Vejam, as duas preciosidades que temos na vida são as águas e as crianças. São a vida e a possibilidade de continuidade da vida, ao mesmo tempo. Se cuidarmos bem delas, tudo dará certo. Ambas, a água e a infância, exigem de nós compreensão e cuidado. Cuidado e compreensão que são o cerne do nosso ofício, desenhado na imaginação de uma vida melhor, mais justa e mais feliz. Um ofício que exige um olhar múltiplo, um olhar ao redor, um olhar para dentro, um olhar também estrangeiro para o que pensamos conhecer, um olhar para o outro, sempre.
Penso, bebendo nas palavras de nossos gigantes, que a educação é o centro de tudo, é a mola que impulsionará tudo o mais. Educar para a vida em comum, educar para a beleza, para a alegria. Educar para descobrirmos a simplicidade, a generosidade, a coragem. Entre nós e nossas ações a memória se interpõe, e é preciso também educar para não repetir, criar centros de memória do que queremos esquecer, da escravidão, da ditadura, do holocausto ameríndio, dar voz ao que foi calado, ler o que foi apagado.
Nossa luta é no imaginário das pessoas, na reconstituição do tecido que alinhava nossas vidas a todas as vidas na Terra, para nos recolarmos a esse organismo Terra, como diz Ailton Krenak.
Para inscrever a arquitetura como valor cultural, como bem coletivo, “que realiza a condição fundamental para que as pessoas se reúnam e se mantenham juntas, o que é a base de uma república, e para que elas reconheçam suas possibilidades, desenvolvam as suas potencialidades, construam sua identidade e alcancem sua liberdade, seja como indivíduos e cidadãos, seja como grupo social, cidade e pátria”, como diz Cacá Brandão relendo Alberti.
Nossa única coerência é com a vida. E a vida não sobrevive ao descuido ou à negligência. O arquiteto Juhani Pallasmaa nos diz, tão verdadeiramente, que a arquitetura é mais verbo que substantivo: “o ato de se aproximar de uma casa, e não sua mera fachada, o ato de entrar, não a porta, o ato de olhar pela janela, não a janela em si, o ato de se reunir junto à mesa.”
Se somos uma gente que quer mudar o mundo, é para termos um mundo para nossas crianças e para as que virão. É para nos colocarmos a serviço, para resgatar o sentido de nosso ofício de edificar as condições para a cidadania.

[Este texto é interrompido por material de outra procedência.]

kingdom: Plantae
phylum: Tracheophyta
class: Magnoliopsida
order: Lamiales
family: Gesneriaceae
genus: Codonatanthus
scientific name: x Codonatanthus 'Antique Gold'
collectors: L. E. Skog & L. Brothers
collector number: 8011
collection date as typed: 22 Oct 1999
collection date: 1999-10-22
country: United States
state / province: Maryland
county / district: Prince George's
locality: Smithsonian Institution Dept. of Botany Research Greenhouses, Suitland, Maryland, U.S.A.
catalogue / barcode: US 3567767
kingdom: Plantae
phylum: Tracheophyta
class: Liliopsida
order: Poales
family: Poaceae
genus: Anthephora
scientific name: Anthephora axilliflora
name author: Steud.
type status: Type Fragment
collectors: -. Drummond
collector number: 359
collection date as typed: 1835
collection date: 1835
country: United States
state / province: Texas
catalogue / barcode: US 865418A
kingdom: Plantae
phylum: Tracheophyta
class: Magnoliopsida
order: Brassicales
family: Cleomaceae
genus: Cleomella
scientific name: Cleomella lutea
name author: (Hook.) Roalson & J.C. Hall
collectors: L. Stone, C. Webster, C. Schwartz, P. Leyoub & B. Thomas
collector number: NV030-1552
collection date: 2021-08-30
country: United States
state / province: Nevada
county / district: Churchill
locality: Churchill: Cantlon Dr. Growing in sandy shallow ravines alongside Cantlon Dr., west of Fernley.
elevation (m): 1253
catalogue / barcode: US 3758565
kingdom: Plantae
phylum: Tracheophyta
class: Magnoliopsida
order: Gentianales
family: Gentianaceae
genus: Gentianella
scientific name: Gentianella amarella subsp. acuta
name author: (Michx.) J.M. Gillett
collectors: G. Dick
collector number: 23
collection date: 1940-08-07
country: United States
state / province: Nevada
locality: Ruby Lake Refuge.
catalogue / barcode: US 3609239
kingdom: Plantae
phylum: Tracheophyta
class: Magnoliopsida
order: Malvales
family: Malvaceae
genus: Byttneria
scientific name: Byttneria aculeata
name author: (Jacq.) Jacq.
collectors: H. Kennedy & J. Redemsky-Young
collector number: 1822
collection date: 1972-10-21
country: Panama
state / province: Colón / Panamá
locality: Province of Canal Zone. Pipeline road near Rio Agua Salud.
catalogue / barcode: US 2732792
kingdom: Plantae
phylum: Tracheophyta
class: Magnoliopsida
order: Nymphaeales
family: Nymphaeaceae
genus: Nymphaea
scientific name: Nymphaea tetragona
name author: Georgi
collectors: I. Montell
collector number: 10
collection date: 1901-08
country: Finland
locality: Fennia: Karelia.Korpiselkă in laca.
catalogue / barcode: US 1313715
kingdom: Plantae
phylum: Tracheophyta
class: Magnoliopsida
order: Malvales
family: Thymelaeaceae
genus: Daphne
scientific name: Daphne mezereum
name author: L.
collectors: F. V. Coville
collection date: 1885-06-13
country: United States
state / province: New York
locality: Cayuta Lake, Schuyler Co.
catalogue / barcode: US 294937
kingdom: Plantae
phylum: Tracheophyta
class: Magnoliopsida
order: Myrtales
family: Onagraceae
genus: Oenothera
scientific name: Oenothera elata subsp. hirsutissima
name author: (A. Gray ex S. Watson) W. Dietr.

O que tem segurado o céu são milhares de pequenas coisas feitas por milhares de pessoas − para morar de algum modo, para ter o que comer, para cuidar dos filhos, cuidar dos velhos, para alimentar o corpo e a alma, para cantar. Cantar nesse mundo que perdeu hoje a voz mais linda. O que ainda resiste são o que lá estão, à beira da cidade, à beira do consumo, à beira.
O cimbramento que impede tudo de ruir é o MST, o MTST, as brigadas populares, cada comunidade, cada ação cultural em cada favela, cada periferia, cada ocupação, cada acampamento, cada aldeia, cada quilombo.
Para resistirmos a esses tempos, para construirmos um mundo em que todos possamos viver, nesse pequeno planeta, precisamos continuar esse diálogo necessário, essa conversa múltipla e multiplicadora.